*** Excerpted text ***

Question

Noise levels at 5 airports were measured in decibels yielding the following data: 152,154,139,124,120 Construct the 80% confidence interval for the mean noise level at such locations. Assume the population is approximately normal. Step 1 of 4 : Calculate the sample mean for the given sample data. Round your answer to one decimal place.

Answer 1

137.8

Explanation:

Answer 2

`137.8-1.533(15.595)/(√(5))=127.108`

`137.8+1.533(15.595)/(√(5))=148.492`

So on this case the 80% confidence interval would be given by (127.108;148.492)

Explanation:

Previous concepts

A confidence interval is "a range of values that’s likely to include a population value with a certain degree of confidence. It is often expressed a % whereby a population means lies between an upper and lower interval".

The margin of error is the range of values below and above the sample statistic in a confidence interval.

Normal distribution, is a "probability distribution that is symmetric about the mean, showing that data near the mean are more frequent in occurrence than data far from the mean".

`\bar X` represent the sample mean for the sample

`\mu` population mean (variable of interest)

s represent the sample standard deviation

n represent the sample size

Solution to the problem

The confidence interval for the mean is given by the following formula:

`\bar X \pm t_(\alpha/2)(s)/(√(n))` (1)

In order to calculate the mean and the sample deviation we can use the following formulas:

`\bar X= \sum_(i=1)^n (x_i)/(n)` (2)

`s=\sqrt{(\sum_(i=1)^n (x_i-\bar X))/(n-1)}` (3)

The mean calculated for this case is
`\bar X=137.8`

The sample deviation calculated
`s=15.595`

In order to calculate the critical value
`t_(\alpha/2)` we need to find first the degrees of freedom, given by:

`df=n-1=5-1=4`

Since the Confidence is 0.80 or 80%, the value of
`\alpha=0.2` and
`\alpha/2 =0.1`, and we can use excel, a calculator or a table to find the critical value. The excel command would be: "=-T.INV(0.1,4)".And we see that
`t_(\alpha/2)=1.533`

Now we have everything in order to replace into formula (1):

`137.8-1.533(15.595)/(√(5))=127.108`

`137.8+1.533(15.595)/(√(5))=148.492`

So on this case the 80% confidence interval would be given by (127.108;148.492)

*** End of Excerpted text ***
*** Extracted records ***

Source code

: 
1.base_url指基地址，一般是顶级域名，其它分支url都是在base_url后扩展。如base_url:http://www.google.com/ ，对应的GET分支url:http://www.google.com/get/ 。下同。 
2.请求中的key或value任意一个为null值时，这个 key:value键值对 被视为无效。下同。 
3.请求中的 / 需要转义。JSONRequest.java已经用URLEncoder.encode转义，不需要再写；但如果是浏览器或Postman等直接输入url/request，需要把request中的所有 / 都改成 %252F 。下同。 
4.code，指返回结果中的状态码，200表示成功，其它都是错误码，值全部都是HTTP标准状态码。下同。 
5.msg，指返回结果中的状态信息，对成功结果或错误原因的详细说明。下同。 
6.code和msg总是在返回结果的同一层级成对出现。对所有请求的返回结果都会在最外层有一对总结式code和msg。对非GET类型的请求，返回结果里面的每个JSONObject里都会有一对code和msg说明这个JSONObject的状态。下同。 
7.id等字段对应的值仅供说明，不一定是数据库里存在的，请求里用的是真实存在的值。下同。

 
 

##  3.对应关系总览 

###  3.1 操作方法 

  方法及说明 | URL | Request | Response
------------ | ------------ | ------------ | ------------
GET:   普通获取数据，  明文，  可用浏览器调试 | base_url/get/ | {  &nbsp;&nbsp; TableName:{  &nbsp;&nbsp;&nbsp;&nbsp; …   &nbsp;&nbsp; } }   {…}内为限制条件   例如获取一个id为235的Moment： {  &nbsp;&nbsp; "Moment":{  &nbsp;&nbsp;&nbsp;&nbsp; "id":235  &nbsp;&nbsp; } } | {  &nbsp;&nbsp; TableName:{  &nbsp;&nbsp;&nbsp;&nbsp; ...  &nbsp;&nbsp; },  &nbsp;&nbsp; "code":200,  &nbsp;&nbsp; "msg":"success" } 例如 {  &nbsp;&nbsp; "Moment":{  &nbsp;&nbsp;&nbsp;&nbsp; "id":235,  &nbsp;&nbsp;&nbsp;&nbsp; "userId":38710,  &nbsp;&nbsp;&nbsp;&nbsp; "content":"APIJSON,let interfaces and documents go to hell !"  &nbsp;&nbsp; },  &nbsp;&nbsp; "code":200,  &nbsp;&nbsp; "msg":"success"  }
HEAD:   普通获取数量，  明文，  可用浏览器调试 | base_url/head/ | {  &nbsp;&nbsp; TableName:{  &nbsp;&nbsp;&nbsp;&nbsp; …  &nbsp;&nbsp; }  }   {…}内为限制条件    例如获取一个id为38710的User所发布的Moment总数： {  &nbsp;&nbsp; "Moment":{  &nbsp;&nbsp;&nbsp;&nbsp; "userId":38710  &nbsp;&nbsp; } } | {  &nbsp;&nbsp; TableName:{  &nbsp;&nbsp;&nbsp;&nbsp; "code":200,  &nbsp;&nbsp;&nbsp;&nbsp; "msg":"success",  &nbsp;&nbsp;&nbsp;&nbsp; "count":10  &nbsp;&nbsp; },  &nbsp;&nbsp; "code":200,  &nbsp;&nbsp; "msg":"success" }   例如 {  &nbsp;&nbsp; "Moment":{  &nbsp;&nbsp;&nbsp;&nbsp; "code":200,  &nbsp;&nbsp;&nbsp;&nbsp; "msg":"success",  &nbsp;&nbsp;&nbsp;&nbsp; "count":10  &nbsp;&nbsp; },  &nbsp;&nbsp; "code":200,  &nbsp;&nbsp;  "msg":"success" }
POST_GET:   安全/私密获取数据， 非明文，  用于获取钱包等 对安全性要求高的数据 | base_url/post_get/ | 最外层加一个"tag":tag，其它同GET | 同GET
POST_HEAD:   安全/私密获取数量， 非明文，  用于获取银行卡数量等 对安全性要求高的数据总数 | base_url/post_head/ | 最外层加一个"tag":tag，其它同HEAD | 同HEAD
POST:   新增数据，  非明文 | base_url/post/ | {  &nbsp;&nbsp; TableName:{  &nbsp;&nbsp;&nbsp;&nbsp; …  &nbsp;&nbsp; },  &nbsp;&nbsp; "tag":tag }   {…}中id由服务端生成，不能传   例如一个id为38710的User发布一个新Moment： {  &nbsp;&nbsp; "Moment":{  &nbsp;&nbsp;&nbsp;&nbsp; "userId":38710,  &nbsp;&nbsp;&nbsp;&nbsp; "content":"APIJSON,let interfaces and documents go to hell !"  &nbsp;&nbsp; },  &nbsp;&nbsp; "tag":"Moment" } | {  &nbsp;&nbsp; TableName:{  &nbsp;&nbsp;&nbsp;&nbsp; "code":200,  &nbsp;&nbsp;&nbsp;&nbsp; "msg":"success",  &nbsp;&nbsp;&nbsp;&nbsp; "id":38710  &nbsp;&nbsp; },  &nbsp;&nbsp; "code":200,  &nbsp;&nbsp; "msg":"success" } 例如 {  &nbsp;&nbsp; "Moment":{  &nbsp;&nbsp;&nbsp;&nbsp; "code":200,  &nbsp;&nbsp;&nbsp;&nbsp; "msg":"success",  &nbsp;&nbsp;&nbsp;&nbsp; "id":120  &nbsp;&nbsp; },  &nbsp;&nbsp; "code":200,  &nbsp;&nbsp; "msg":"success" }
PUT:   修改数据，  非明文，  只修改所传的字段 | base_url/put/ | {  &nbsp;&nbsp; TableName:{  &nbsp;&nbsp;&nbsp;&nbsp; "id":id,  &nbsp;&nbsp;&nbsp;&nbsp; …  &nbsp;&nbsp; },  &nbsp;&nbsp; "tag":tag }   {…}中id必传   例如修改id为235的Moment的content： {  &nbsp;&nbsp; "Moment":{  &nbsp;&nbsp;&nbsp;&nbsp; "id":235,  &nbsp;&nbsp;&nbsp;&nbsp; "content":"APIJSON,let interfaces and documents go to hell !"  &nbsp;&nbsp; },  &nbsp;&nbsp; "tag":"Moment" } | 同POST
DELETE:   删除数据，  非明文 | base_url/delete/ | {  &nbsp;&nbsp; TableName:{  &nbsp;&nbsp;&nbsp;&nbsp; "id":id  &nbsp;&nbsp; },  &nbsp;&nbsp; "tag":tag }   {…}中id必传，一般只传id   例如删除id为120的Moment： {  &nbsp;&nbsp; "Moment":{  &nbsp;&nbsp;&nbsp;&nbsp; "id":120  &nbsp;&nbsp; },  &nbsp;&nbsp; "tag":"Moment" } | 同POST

*** End of Extracted records ***

Prompt 1
Reproduce the part of the airport noise page that opens with the words containing "Previous concepts" and closes with "a confidence interval.".
Prompt 2
Translate this sentence from the airport noise page into Spanish: "The margin of error is the range of values below and above the sample statistic in a confidence interval."
Prompt 3
On the airport noise page, how many degrees of freedom are used to find the critical value?

Response box 1
Previous concepts

A confidence interval is "a range of values that’s likely to include a population value with a certain degree of confidence. It is often expressed a % whereby a population means lies between an upper and lower interval".

The margin of error is the range of values below and above the sample statistic in a confidence interval.

Response box 2
El margen de error es el rango de valores por debajo y por encima del estadístico muestral en un intervalo de confianza.

Response box 3
4, found as n − 1 = 5 − 1.